Lior
Lior

Reputation: 5664

Best way to handle SEO URLs with PHP

I've got a PHP file called books.php, and I'd like to use SEO URLs using htaccess and PHP.

I would like to create rules for the following formats:
books.php?bookid=X (Optional: books.php?bookid=X&page=Y)
books.php?categoryid=X (Optional: books.php?categoryid=X&page=Y)
books.php?do=search&query=X
books.php?do=search&tag=X

These would be accessible through:
/books/book/{booktitle}
/books/category/{categorytitle}
/books/search/{search_string}
/books/tags/{tagtext}

What I'd like to know is the main idea for doing this.
Thanks!

Upvotes: 0

Views: 1701

Answers (3)

Chris Sobolewski
Chris Sobolewski

Reputation: 12925

I find it's easier to just do something like this:

/books/book/9834/{title}

Where the number is the database ID, and the plain-text title is just thrown away by the PHP. It's not as clean, but there's too many problems involving uniqueness if you try to pass the title in to a SQL query IMO.

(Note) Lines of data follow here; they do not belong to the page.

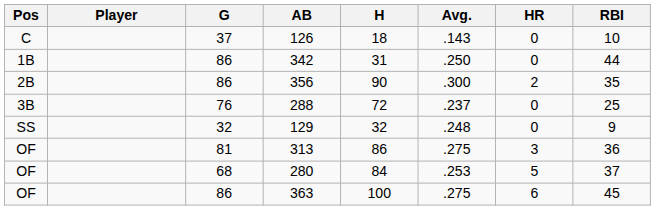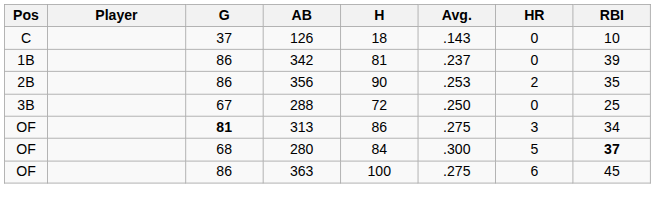342 | H: 31 -> 81
342 | Avg.: .250 -> .237
342 | RBI: 44 -> 39
356 | Avg.: .300 -> .253
288 | G: 76 -> 67
288 | Avg.: .237 -> .250
- row: SS | 32 | 129 | 32 | .248 | 0 | 9
313 | G: normal -> bold
313 | RBI: 36 -> 34
280 | Avg.: .253 -> .300
280 | RBI: normal -> bold
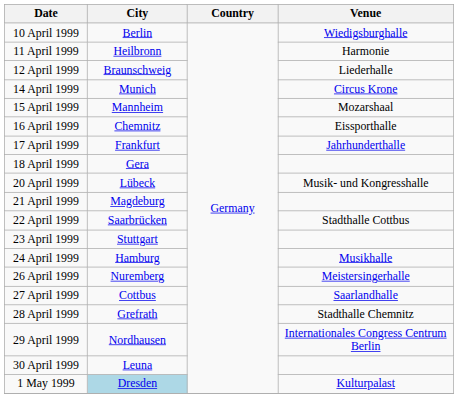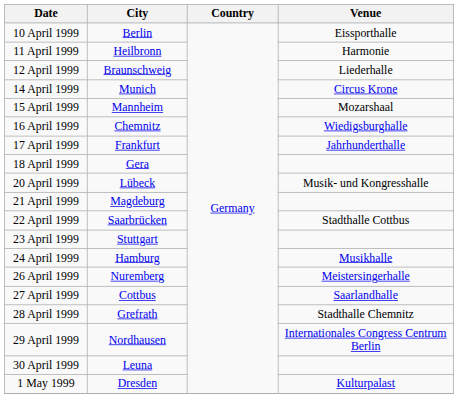10 April 1999 | Venue: Wiedigsburghalle -> Eissporthalle
16 April 1999 | Venue: Eissporthalle -> Wiedigsburghalle
1 May 1999 | City: lightblue background -> no background
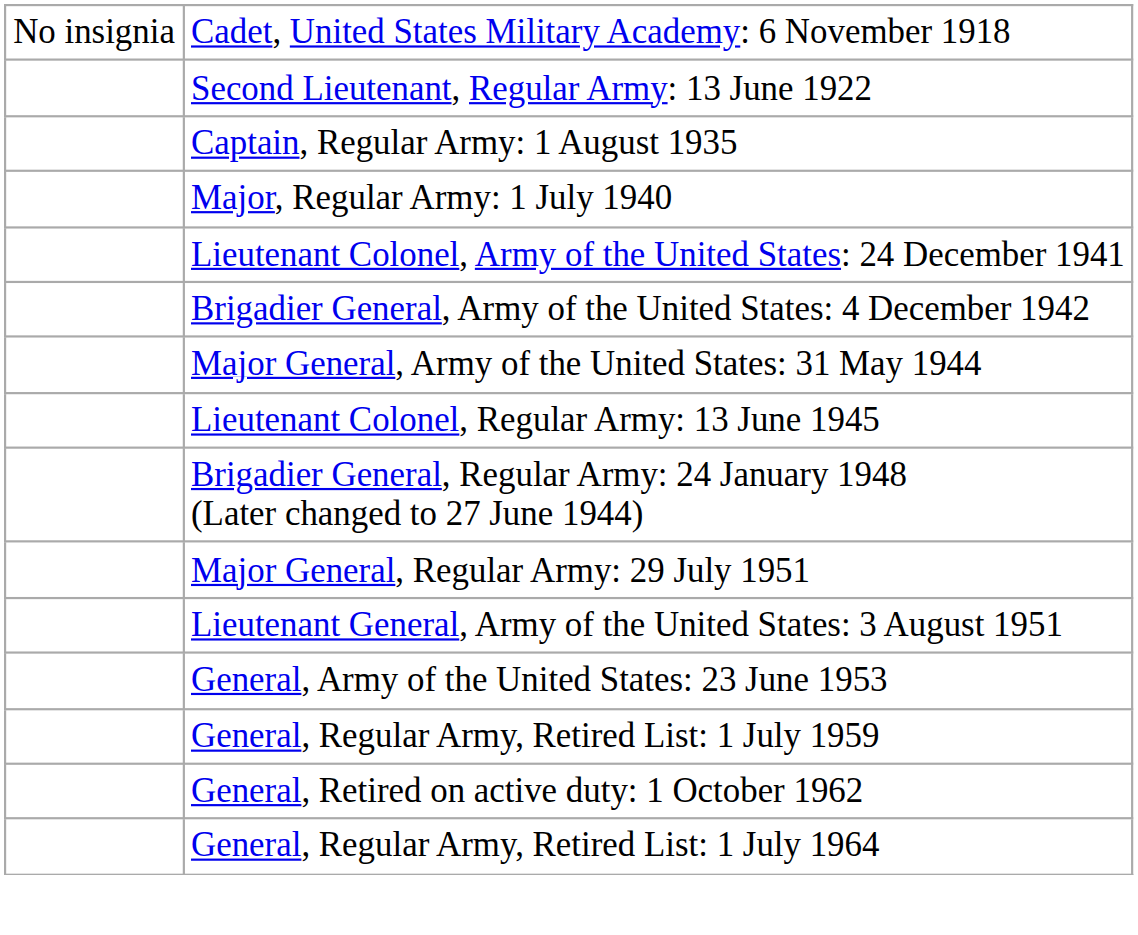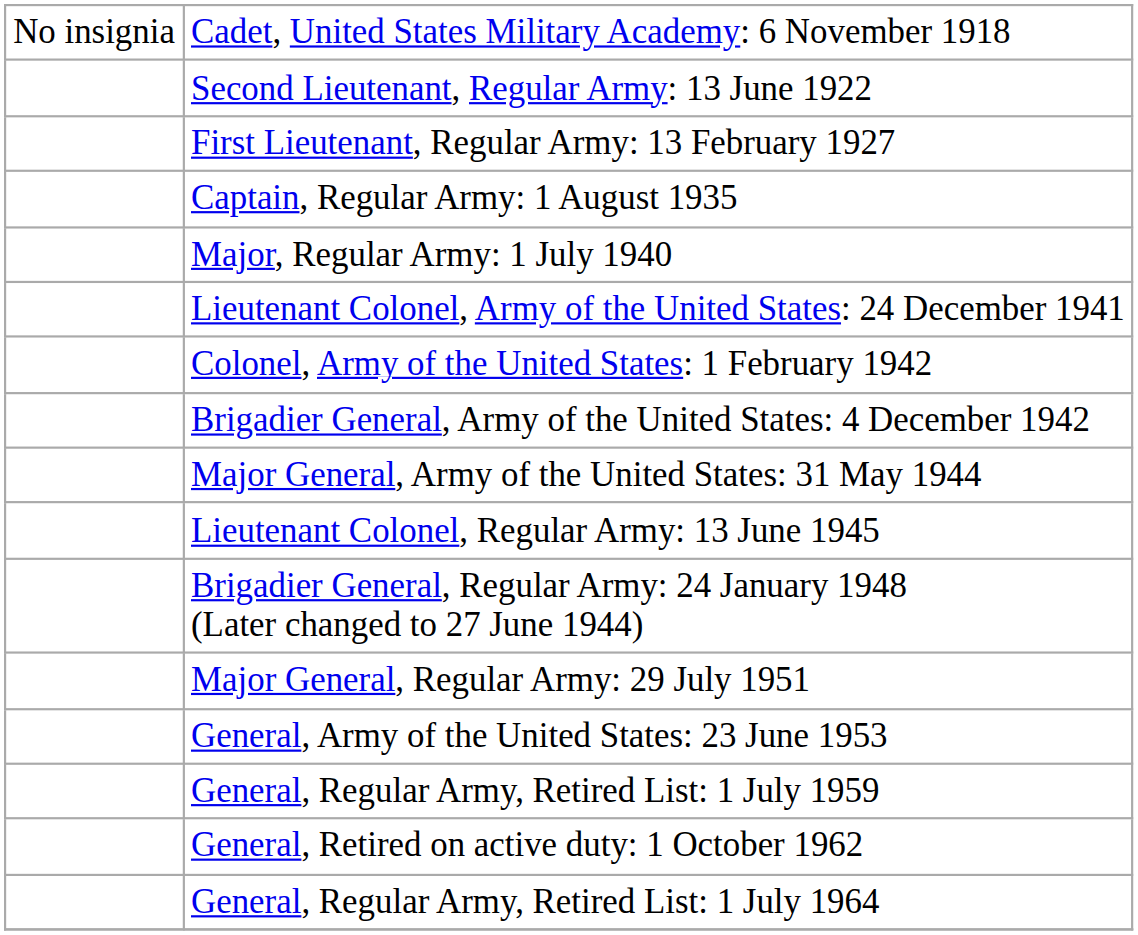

Check out the mod-rewrite generator here for help building rules.

Upvotes: 5

HappyDeveloper
HappyDeveloper

Reputation: 12805

What about using a micro-framework or a full-blown framework?

This is the kind of problems they solve, so you can focus on building your application instead of building your tools.

Upvotes: 1

Eli
Eli

Reputation: 5610

The key piece here actually happens outside of PHP. You want to tell your webserver that instead of just looking for a file or directory with the given name, you actually want /books/foo/bar to call books.php with foo and bar as parameters. If you're using Apache, take a look at this: htaccess mod_rewrite

Once you get this set up, I would recommend redirecting all the old books.php URLs to their new "SEO URL" equivalent. Best practice is to have exactly one valid URL for each page.